Work order 1:
Answer these questions from the article on angina and PCI:
(a) How many cardiologists and how many patients took part in the conversations analyzed in Dr. Sarah L. Goff's study?
(b) Which possible risk of the procedure did no cardiologist mention?
(c) How many descriptions of the risks and benefits of PCI were used in Dr. Michael B. Rothberg's study?
Work order 2: Print everything in the article on angina and PCI from "In another study, Dr." down to "to medical therapy.".

┌─ Text shown

Cardiologists sometimes overstate the benefits of an invasive procedure for chronic angina and patients make decisions based on what cardiologists tell them.
Symptoms of angina, such as chest pain, arise from clogged arteries in the heart and may improve faster with so-called percutaneous coronary interventions (PCI) than with medication. Evidence suggests, however, that when angina is stable - that is, when it occurs predictably, like after a certain amount of exercise - then PCI does not reduce the risk of death or heart attack.
But patients with stable angina often think PCI does lower those risks. Three new reports in JAMA Internal Medicine explore why and how this might be happening.
In the first study, a team led by Dr. Sarah L. Goff from Tufts University School of Medicine in Springfield, Massachusetts analyzed conversations about PCI between 20 cardiologists and 40 patients with stable coronary artery disease.
In a PCI procedure, doctors inject a dye into the blood vessels of the heart, and if X-ray imaging (angiography) shows an artery is clogged, it's reopened using tools
inserted into the heart through an artery in the arm or groin. Usually, a small metal device called a stent is inserted, to keep the artery open.
In only two encounters did cardiologists tell patients that PCI could improve their angina symptoms but would not reduce their risk of MI or death.
In five encounters, the benefits of PCI were explicitly overstated, and in a number of encounters the cardiologists implicitly overstated the benefits of angiography and PCI.
Cardiologists discussed the risks of the procedure in only a limited way, and no cardiologist mentioned the possibility of kidney failure as a risk.
In 30 encounters, cardiologists took the lead in the decision-making process in ways that could discourage patients from participating.
“When patients with chronic stable angina are advised to undergo (angiography) and possible stent placement, they should ask what factors specific to their health history the cardiologist considered before recommending the procedure, what the risks of the procedure are, what the benefit is likely to be, what research the risks and benefits presented were derived from, what medications they will need to take after a stent is placed, what the alternative options are for them,” Goff told Reuters Health by email.
She added, “If they do not understand what the cardiologist says at any point in the decision process, they should feel comfortable asking for clarification.”
“I think it is very important to know that this study is not intended to be critical of cardiologists,” Goff cautioned. “We could not, with this study design, assess patient understanding and it is quite possible in the few transcripts we analyzed where the cardiologists made the benefits quite clear that the patients still believed having a stent placed would prevent an MI and/or death.”
Dr. Clara Carpeggiani from CNR Institute of Clinical Physiology, Pisa, Italy
told Reuters Health by email that patients should be explicit when asking their cardiologists about their options. She said they should ask:
- What coronary angioplasty or PCI?
- What is the purpose of the procedure?
- What are the benefits?
- What are the risks?
- Are there alternative therapies? What are their risks and benefits?
In another study, Dr. Michael B. Rothberg from the Cleveland Clinic in Ohio and his colleagues had volunteers read one of three descriptions of the risks and benefits of PCI for stable angina.
One description had no information about the effects of PCI on heart attack risk; one description said PCI will not reduce the risk for heart attack; and one explained why PCI does not reduce the risk for heart attack.
Compared with the other two groups, those who received no information about the relationship between PCI and heart attack risk were most likely to believe that PCI prevents heart attack, were most likely to choose PCI, and were least likely to agree to medical therapy.

└─
┌─ Data to examine

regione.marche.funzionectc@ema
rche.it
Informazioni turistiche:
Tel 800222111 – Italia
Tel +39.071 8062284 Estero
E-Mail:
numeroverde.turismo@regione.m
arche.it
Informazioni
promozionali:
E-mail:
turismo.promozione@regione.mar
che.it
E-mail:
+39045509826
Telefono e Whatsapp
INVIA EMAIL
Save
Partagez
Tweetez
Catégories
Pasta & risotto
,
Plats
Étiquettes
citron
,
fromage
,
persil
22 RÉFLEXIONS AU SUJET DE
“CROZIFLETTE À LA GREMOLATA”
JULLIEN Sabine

└─
┌─ Data to examine

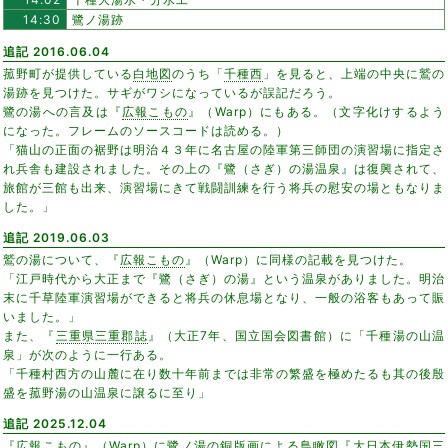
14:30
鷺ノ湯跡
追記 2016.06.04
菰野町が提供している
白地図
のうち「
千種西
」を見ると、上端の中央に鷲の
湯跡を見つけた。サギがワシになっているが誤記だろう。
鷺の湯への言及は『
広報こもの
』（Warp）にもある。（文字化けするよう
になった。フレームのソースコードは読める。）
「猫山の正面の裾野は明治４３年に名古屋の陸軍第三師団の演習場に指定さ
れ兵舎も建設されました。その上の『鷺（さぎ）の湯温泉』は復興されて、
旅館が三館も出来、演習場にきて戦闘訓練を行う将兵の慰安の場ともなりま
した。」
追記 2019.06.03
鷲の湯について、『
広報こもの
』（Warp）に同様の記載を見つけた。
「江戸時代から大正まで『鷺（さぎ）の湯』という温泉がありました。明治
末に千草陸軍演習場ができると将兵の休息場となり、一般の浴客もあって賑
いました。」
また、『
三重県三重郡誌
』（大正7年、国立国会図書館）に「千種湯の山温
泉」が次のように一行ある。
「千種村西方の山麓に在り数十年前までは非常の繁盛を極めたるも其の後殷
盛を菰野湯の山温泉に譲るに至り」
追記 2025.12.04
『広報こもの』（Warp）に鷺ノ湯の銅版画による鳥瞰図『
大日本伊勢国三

└─

Solution 1:
(a) 20 cardiologists and 40 patients.
(b) Kidney failure.
(c) Three.

Solution 2:
In another study, Dr. Michael B. Rothberg from the Cleveland Clinic in Ohio and his colleagues had volunteers read one of three descriptions of the risks and benefits of PCI for stable angina.
One description had no information about the effects of PCI on heart attack risk; one description said PCI will not reduce the risk for heart attack; and one explained why PCI does not reduce the risk for heart attack.
Compared with the other two groups, those who received no information about the relationship between PCI and heart attack risk were most likely to believe that PCI prevents heart attack, were most likely to choose PCI, and were least likely to agree to medical therapy.